A known history of cancer increases the likelihood that a given adrenal mass is metastatic disease. More specific patterns of multiorgan involvement suggest syndrome-associated adrenal neoplasms, such as pheochromocytoma associated with neurofibromatosis, multiple endocrine neoplasia or von Hippel–Lindau syndrome (Fig. 17-8). A retroperitoneal mass in a young girl with hypertension and associated masses in the lung (pulmonary chondroma) or stomach (gastrointestinal stromal tumor) is suspicious for an extraadrenal paraganglioma in Carney’s triad.
Figure 17-8 Axial image from a contrast-enhanced computed tomographic examination demonstrates bilateral adrenal masses, as well as multiple masses in the pancreas and liver. The adrenal masses proved to be pheochromocytomas (metastatic to the liver), and the pancreatic masses islet cell tumors. This constellation of findings contributed to the ultimate diagnosis of von Hippel–Lindau disease.
The size of an adrenal mass is a relatively strong discriminator between benign and malignant lesions. Most adrenal adenomas are small, averaging just larger than 2 cm in diameter in most series. At autopsy, only 2% of adrenal adenomas are larger than 4 cm and 0.03% are larger than 6 cm. Metastases, adrenal cortical carcinomas, and pheochromocytomas are often large at time of presentation (Fig. 17-9 and 17-10). Ninety-two percent of adrenal cortical carcinomas are larger than 6 cm at time of diagnosis. Thus, a small adrenal mass (<3 cm) with no suspicious imaging features in a patient without known risk for metastases can be followed with serial imaging unless an additional study (noncontrast computed tomography (CT), washout CT, or magnetic resonance imaging [MRI]) can characterize the mass definitively. A mass larger than 5 cm is suspicious for malignancy until proved otherwise.

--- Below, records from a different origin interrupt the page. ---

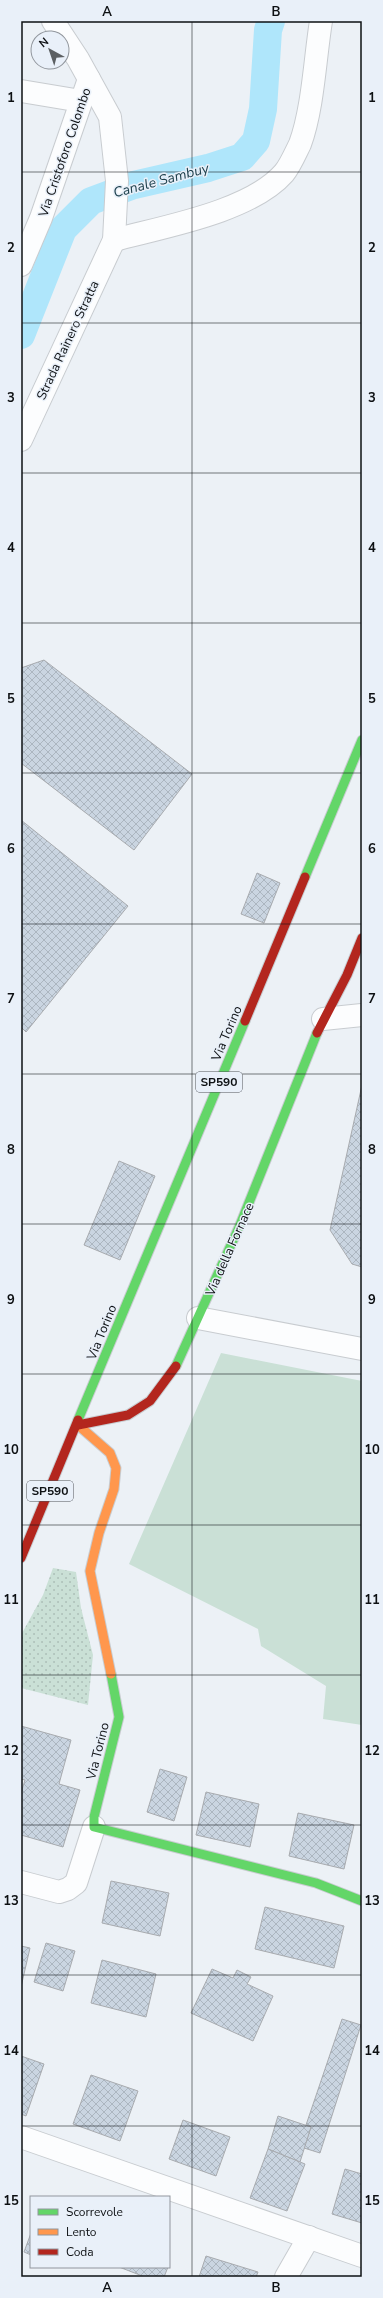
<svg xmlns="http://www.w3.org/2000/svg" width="383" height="2298" font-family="'Nunito Sans',sans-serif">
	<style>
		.grass { fill: url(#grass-dots) }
		.garden { fill: #cae0d6 }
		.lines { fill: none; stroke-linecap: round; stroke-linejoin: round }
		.canal { stroke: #afe6fb; stroke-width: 28 }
		.building { fill: url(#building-cross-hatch); stroke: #a8abaf }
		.street-casing { stroke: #c8ccd0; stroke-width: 24 }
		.fast-casing { stroke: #c8ccd0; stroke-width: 11 }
		.slow-casing { stroke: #c8ccd0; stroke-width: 11 }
		.jam-casing { stroke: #c8ccd0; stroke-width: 11 }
		.street { stroke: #fcfdfe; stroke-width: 22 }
		.fast { stroke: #63d668; stroke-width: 9 }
		.slow { stroke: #ff974d; stroke-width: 9 }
		.jam { stroke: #b3261e; stroke-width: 9 }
		.grid { fill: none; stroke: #0d1013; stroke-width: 1; stroke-opacity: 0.55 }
		.labels { text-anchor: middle; stroke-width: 3; stroke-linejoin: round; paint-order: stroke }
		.shield { fill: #e9f0f9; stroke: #4f5358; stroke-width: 1 }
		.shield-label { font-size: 12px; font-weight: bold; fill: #0d1013 }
		.street-label { font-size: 13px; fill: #0d1013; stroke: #e9f0f9 }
		.water-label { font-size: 14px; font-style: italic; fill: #1e414d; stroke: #e9f0f9 }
		.neatline { fill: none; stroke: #0d1013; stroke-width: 1.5 }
		.grid-label { font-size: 13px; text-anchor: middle; font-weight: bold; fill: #0d1013 }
	</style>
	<defs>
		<pattern id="grass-dots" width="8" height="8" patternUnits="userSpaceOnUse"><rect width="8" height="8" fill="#cae0d6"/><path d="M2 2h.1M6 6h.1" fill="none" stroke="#acbfb7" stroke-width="1.8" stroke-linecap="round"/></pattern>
		<pattern id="building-cross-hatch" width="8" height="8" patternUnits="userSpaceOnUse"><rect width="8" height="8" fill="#cad5e1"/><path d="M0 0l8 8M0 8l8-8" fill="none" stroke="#acb6c0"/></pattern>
	</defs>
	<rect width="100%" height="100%" fill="#ecf1f6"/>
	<path class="grass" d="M 53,1568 L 76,1572 L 81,1608 L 93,1655 L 88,1705 L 21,1688 L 21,1635 L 43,1595 Z"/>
	<path class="garden" d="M 221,1353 L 362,1381 L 362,1725 L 323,1719 L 326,1686 L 261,1646 L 258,1629 L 129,1564 Z"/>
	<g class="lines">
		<path class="canal" d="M 21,335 L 63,229 L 91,201 L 134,185 L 208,168 L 242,157 L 256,141 L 263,109 L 268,30 L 271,21"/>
	</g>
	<g class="building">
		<path d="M 44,660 L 192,774 L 134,850 L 21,763 L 21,668 Z"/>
		<path d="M 21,820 L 128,906 L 26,1032 L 21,1027 Z"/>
		<path d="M 257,873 L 280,883 L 264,923 L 241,914 Z"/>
		<path d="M 362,1085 L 362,1267 L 352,1264 L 330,1230 Z"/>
		<path d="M 119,1161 L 155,1176 L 120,1260 L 84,1245 Z"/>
		<path d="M 21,1726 L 71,1740 L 59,1784 L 80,1790 L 63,1847 L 21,1835 L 21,1793 L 25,1780 L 21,1779 Z"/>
		<path d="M 160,1769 L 187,1777 L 174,1821 L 147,1812 Z"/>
		<path d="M 206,1792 L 259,1804 L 250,1847 L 196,1835 Z"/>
		<path d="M 298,1813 L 354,1825 L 344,1869 L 289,1856 Z"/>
		<path d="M 111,1881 L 169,1893 L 160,1936 L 102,1923 Z"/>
		<path d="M 265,1907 L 344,1926 L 334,1968 L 255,1949 Z"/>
		<path d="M 46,1943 L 75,1951 L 63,1991 L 34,1982 Z"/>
		<path d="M 21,1946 L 30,1948 L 21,1987 Z"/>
		<path d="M 102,1960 L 156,1974 L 146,2017 L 91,2003 Z"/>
		<path d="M 212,1969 L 233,1978 L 237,1970 L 251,1977 L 247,1984 L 273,1996 L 253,2041 L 191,2013 Z"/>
		<path d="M 342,2019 L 361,2025 L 320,2153 L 304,2148 L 311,2127 L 306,2125 Z"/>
		<path d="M 21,2056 L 44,2064 L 26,2116 L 21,2114 Z"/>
		<path d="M 91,2075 L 138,2091 L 120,2141 L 73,2124 Z"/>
		<path d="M 278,2116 L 311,2127 L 300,2162 L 268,2149 Z"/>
		<path d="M 183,2120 L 230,2137 L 216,2176 L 169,2159 Z"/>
		<path d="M 268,2149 L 305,2164 L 287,2211 L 250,2198 Z"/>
		<path d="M 345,2169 L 362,2174 L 362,2223 L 332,2214 Z"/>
		<path d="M 31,2233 L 31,2255 L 24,2252 Z"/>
		<path d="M 206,2256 L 258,2272 L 256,2277 L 199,2277 Z"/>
		<path d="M 119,2267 L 168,2267 L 164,2277 L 145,2277 Z"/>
	</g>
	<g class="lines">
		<g class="street-casing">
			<g id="street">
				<path d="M 21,91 L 81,101"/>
				<path d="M 114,240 C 162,227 250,212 284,173 C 290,166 296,152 300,144 C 313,109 315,58 321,21"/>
				<path d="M 21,265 L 41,218 L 89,79"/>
				<path d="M 21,440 L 114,240 L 117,181 L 110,117 L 78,59 L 53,21"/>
				<path d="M 323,1019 L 362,1015"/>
				<path d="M 198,1318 L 362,1349"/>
				<path d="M 21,1882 L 59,1892 L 68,1889 L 76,1883 L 94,1827"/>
				<path d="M 21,2137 L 362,2256"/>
				<path d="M 286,2277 L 309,2237"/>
			</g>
		</g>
		<g class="fast-casing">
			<g id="fast">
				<path d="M 305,877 L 362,740"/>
				<path d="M 176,1366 L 240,1225 L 317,1033"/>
				<path d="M 78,1420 L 245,1021"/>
				<path d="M 111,1674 L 119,1717 L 94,1817 L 94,1827 L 316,1883 L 362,1901"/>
			</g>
		</g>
		<g class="slow-casing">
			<path id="slow" d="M 78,1425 L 110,1453 L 116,1468 L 114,1489 L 99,1533 L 90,1571 L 111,1674"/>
		</g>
		<g class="jam-casing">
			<g id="jam">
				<path d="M 245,1021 L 305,877"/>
				<path d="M 317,1033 L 347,975 L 362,938"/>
				<path d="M 78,1425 L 128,1415 L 150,1401 L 176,1366"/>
				<path d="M 21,1558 L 78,1420"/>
			</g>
		</g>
		<use href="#street" class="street"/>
		<use href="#fast" class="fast"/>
		<use href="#slow" class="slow"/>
		<use href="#jam" class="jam"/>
	</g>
	<path class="grid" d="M 192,21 L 192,2277M 21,172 L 362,172M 21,323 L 362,323M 21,473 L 362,473M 21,623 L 362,623M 21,773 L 362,773M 21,924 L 362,924M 21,1074 L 362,1074M 21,1224 L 362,1224M 21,1374 L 362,1374M 21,1525 L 362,1525M 21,1675 L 362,1675M 21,1825 L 362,1825M 21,1975 L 362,1975M 21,2126 L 362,2126"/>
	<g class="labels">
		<g class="shield">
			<rect x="196" y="1072" width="46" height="20" rx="3"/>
			<rect x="27" y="1481" width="46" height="20" rx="3"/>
		</g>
		<g class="shield-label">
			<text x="219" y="1086">SP590</text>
			<text x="50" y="1495">SP590</text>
		</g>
		<g class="street-label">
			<text transform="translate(64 152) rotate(-71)" y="5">Via Cristoforo Colombo</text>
			<text transform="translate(67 340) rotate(-65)" y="5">Strada Rainero Stratta</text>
			<text transform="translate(226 1033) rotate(-67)" y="5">Via Torino</text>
			<text transform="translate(229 1249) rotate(-66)" y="5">Via della Fornace</text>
			<text transform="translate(101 1332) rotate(-68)" y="5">Via Torino</text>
			<text transform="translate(97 1751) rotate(-76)" y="5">Via Torino</text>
		</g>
		<g class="water-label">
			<text transform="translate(161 180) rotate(-15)" y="5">Canale Sambuy</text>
		</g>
	</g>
	<rect width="383" height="2298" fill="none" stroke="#e9f0f9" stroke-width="44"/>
	<rect x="30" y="2196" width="140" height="72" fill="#e9f0f9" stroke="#91969d"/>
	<rect x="38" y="2209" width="20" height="6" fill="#63d668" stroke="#91969d"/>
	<text x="66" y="2216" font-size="12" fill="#0d1013">Scorrevole</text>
	<rect x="38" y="2229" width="20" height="6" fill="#ff974d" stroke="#91969d"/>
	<text x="66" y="2236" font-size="12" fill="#0d1013">Lento</text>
	<rect x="38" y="2249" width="20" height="6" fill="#b3261e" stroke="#91969d"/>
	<text x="66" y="2256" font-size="12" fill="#0d1013">Coda</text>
	<g transform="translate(50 50) rotate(320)"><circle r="19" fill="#e9f0f9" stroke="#91969d"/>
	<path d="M0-3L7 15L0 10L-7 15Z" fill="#5b5f62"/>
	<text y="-6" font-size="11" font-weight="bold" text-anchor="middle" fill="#0d1013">N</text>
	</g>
	<rect x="22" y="22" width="339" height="2254" class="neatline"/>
	<g class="grid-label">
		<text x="107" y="16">A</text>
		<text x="276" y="16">B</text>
		<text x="11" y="102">1</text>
		<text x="372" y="102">1</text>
		<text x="11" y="252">2</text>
		<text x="372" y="252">2</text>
		<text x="11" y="402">3</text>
		<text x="372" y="402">3</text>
		<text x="11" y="552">4</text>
		<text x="372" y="552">4</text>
		<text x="11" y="703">5</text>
		<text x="372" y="703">5</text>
		<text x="11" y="853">6</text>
		<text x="372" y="853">6</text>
		<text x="11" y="1003">7</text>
		<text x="372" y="1003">7</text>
		<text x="11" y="1154">8</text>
		<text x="372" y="1154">8</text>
		<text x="11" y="1304">9</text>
		<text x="372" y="1304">9</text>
		<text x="11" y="1454">10</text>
		<text x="372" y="1454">10</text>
		<text x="11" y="1604">11</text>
		<text x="372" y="1604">11</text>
		<text x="11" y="1755">12</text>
		<text x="372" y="1755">12</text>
		<text x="11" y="1905">13</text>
		<text x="372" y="1905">13</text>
		<text x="11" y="2055">14</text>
		<text x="372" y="2055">14</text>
		<text x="11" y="2205">15</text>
		<text x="372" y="2205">15</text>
		<text x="107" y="2292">A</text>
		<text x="276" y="2292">B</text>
	</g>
</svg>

Figure 17-9 Axial image from a contrast-enhanced computed tomographic examination demonstrates a large right adrenal mass, partially displacing the inferior vena cava (IVC) anteriorly. This was surgically proved to be adrenal carcinoma.
Figure 17-10 Axial computed tomographic image of abdomen demonstrates a large right adrenal mass invading the inferior vena cava (IVC) in a patient with metastatic lung cancer. Caval extension is more common on the right side because of the short length of the right adrenal vein.
As a rule of thumb, an adrenal limb thicker than 10 mm is considered to be enlarged. Unfortunately, adrenal shape is only occasionally helpful in characterizing adrenal gland enlargement. Diffuse bilateral enlargement of the adrenal glands usually indicates adrenal hyperplasia and can be either smooth or have a nodular contour (Fig. 17-11). Adrenal hyperplasia is associated with clinical findings of Conn or Cushing syndrome in adults and children, as well as virilization in infants. Uncommonly, adrenal metastases can cause diffuse enlargement of the gland (Fig. 17-12), although metastatic enlargement is usually less symmetric than that seen with hyperplasia.
The number of adrenal masses is a weak discriminator between benign and malignant lesions. Adrenal adenomas, carcinomas, metastases, lymphoma, and pheochromocytomas can all present as solitary or multiple adrenal masses. Nodular hyperplasia is easily mistaken for multiple metastatic nodules in a patient at risk for metastatic disease.